Synthetic Control Group Models

To estimate the effect of an exogenous intervention on a treated unit, such as the implementation of a new criminal justice policy in a given state, a control unit is necessary. Comparing the treated unit’s (let’s say the state of California) time series of the outcome of interest (i.e. violent crime) to the population in which the treated unit is nested (i.e. national time-series) post-intervention would not yield interpretable findings, because it is unknown whether the difference in crime rates was caused by the intervention or some other factor. To navigate this obstacle, California’s crime rates would be compared to a weighted combination of other states chosen to optimally match California’s pre-intervention violent crime trends.

Counterfactual California is constructed using a donor pool composed of states that did not implement a similar criminal justice policy prior to, or shortly following the treated unit. The donor pool must be limited to units that did not experience a similar intervention in the timeframe of interest because comparison units are meant to approximate the counterfactual of California had the intervention not occurred. This is known as the Stable Unit Treatment Value Assumption.
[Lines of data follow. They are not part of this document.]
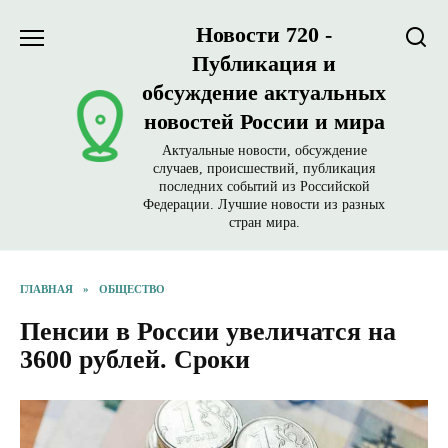
Перейти
Новости 720 -
к
содержанию
Публикация и
обсуждение актуальных
новостей России и мира
Актуальные новости, обсуждение
случаев, происшествий, публикация
последних событий из Российской
Федерации. Лучшие новости из разных
стран мира.
ГЛАВНАЯ
»
ОБЩЕСТВО
Пенсии в России увеличатся на
3600 рублей. Сроки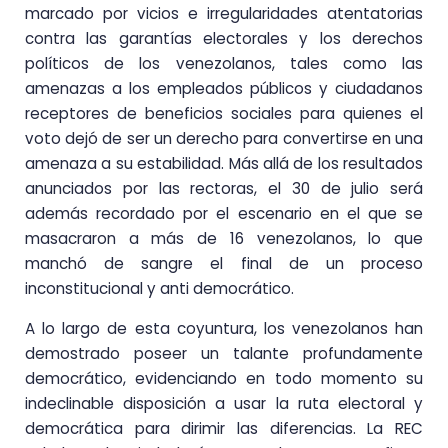
marcado por vicios e irregularidades atentatorias
contra las garantías electorales y los derechos
políticos de los venezolanos, tales como las
amenazas a los empleados públicos y ciudadanos
receptores de beneficios sociales para quienes el
voto dejó de ser un derecho para convertirse en una
amenaza a su estabilidad. Más allá de los resultados
anunciados por las rectoras, el 30 de julio será
además recordado por el escenario en el que se
masacraron a más de 16 venezolanos, lo que
manchó de sangre el final de un proceso
inconstitucional y anti democrático.
A lo largo de esta coyuntura, los venezolanos han
demostrado poseer un talante profundamente
democrático, evidenciando en todo momento su
indeclinable disposición a usar la ruta electoral y
democrática para dirimir las diferencias. La REC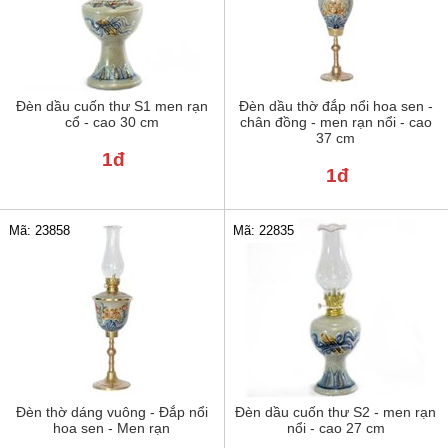
Đèn dầu cuốn thư S1 men rạn
Đèn dầu thờ đắp nổi hoa sen -
cổ - cao 30 cm
chân đồng - men rạn nổi - cao
37 cm
1đ
1đ
Mã: 23858
Mã: 22835
Đèn thờ dáng vuông - Đắp nổi
Đèn dầu cuốn thư S2 - men rạn
hoa sen - Men rạn
nổi - cao 27 cm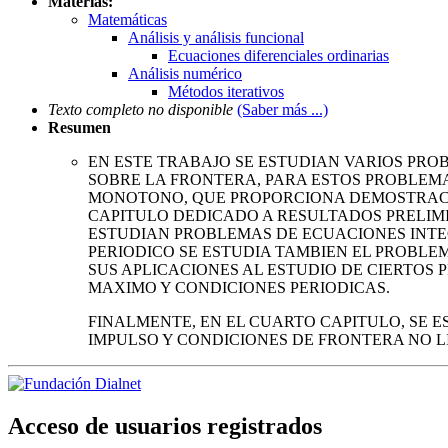
Materias:
Matemáticas
Análisis y análisis funcional
Ecuaciones diferenciales ordinarias
Análisis numérico
Métodos iterativos
Texto completo no disponible
(Saber más ...)
Resumen
EN ESTE TRABAJO SE ESTUDIAN VARIOS PRO
SOBRE LA FRONTERA, PARA ESTOS PROBLEMA
MONOTONO, QUE PROPORCIONA DEMOSTRACIO
CAPITULO DEDICADO A RESULTADOS PRELIMI
ESTUDIAN PROBLEMAS DE ECUACIONES INTE
PERIODICO SE ESTUDIA TAMBIEN EL PROBLE
SUS APLICACIONES AL ESTUDIO DE CIERTOS
MAXIMO Y CONDICIONES PERIODICAS.
FINALMENTE, EN EL CUARTO CAPITULO, SE 
IMPULSO Y CONDICIONES DE FRONTERA NO L
Acceso de usuarios registrados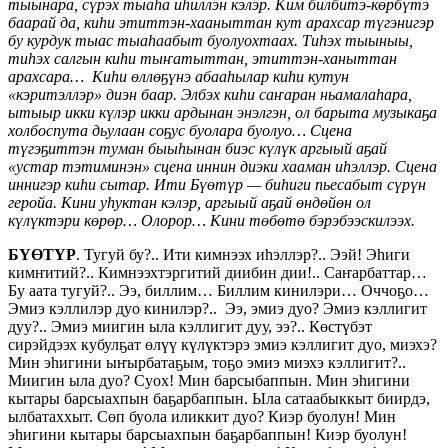
тыынара, сүрэх тыаһа иһиллэн кэлэр. Ким билбитэ-көрбүтэ
баарай да, киһи этиттэн-хааныттан кут арахсар түгэнигэр
бу курдук тыас тыаһаабыт буолуохтаах. Тиһэх тыыныы,
тиһэх салгын киһи тыҥатыттан, этиттэн-ханыттан
арахсара… Киһи өллөҕүнэ абааһылар киһи кутун
«кэритэллэр» диэн баар. Элбэх киһи саҥаран ньамалаһара,
ытыыр икки күлэр икки ардынан энэлгэн, ол барыта музыкаҕа
холбоспута дьулаан соҕус буолара буолуо… Сцена
түгэҕиттэн туман быыһынан биэс күлүк аргыый аҕай
«устар тэтиминэн» сцена иннин диэки хааман иһэллэр. Сцена
иннигэр киһи сытар. Ити Бүөтүр — биһиги пьесабыт сүрүн
геройа. Кини уһуктан кэлэр, аргыый аҕай өндөйөн ол
күлүктэри көрөр… Олорор… Кини төбөтө бэрэбээскилээх.
БҮӨТҮР
. Тугуй бу?.. Ити кимнээх иһэллэр?.. Ээй! Эһиги
кимҥитий?.. Кимнээхтэргитий диибин дии!.. Саҥарбаттар…
Бу аата тугуй?.. Ээ, биллим… Биллим кинилэри… Оччоҕо…
Эмиэ кэллилэр дуо кинилэр?.. Ээ, эмиэ дуо? Эмиэ кэллигит
дуу?.. Эмиэ миигин ыла кэллигит дуу, ээ?.. Көстүбэт
сирэйдээх кубулҕат өлүү күлүктэрэ эмиэ кэллигит дуо, миэхэ?
Мин эһигини ыҥырбатаҕым, тоҕо эмиэ миэхэ кэллигит?..
Миигин ыла дуо? Суох! Мин барсыбаппын. Мин эһигини
кытары барсыахпын баҕарбаппын. Ыла сатаабыккыт биирдэ,
ылбатаххыт. Сөп буола иликкит дуо? Киэр буолун! Мин
эһигини кытары барсыахпын баҕарбаппын! Киэр буолун!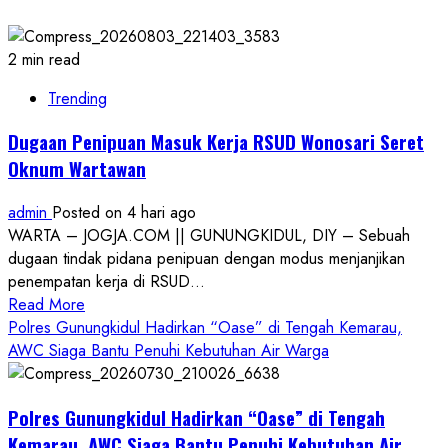
2 min read
Trending
Dugaan Penipuan Masuk Kerja RSUD Wonosari Seret
Oknum Wartawan
admin
Posted on 4 hari ago
WARTA – JOGJA.COM || GUNUNGKIDUL, DIY – Sebuah
dugaan tindak pidana penipuan dengan modus menjanjikan
penempatan kerja di RSUD...
Read
Read More
more
Polres Gunungkidul Hadirkan “Oase” di Tengah Kemarau,
about
AWC Siaga Bantu Penuhi Kebutuhan Air Warga
Dugaan
Penipuan
Polres Gunungkidul Hadirkan “Oase” di Tengah
Masuk
Kerja
Kemarau, AWC Siaga Bantu Penuhi Kebutuhan Air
By limiting the donor pool to states that have not experienced a similar intervention, the post-intervention difference between the treated and synthetic (or “counterfactual”) time-series’ can be interpreted as the causal effect of the intervention on the outcome of interest in the treated state.

Valid causal inference assumes, nevertheless, that the actual and “Counterfactual” time series have identical trends prior to the intervention and that the trends would have continued absent the intervention. In most instances, an ideal control time series is not available in nature. When an ideal control time series cannot be found, a synthetic control group can be constructed to approximate an ideal control time series as a weighted combination of the donor pool states.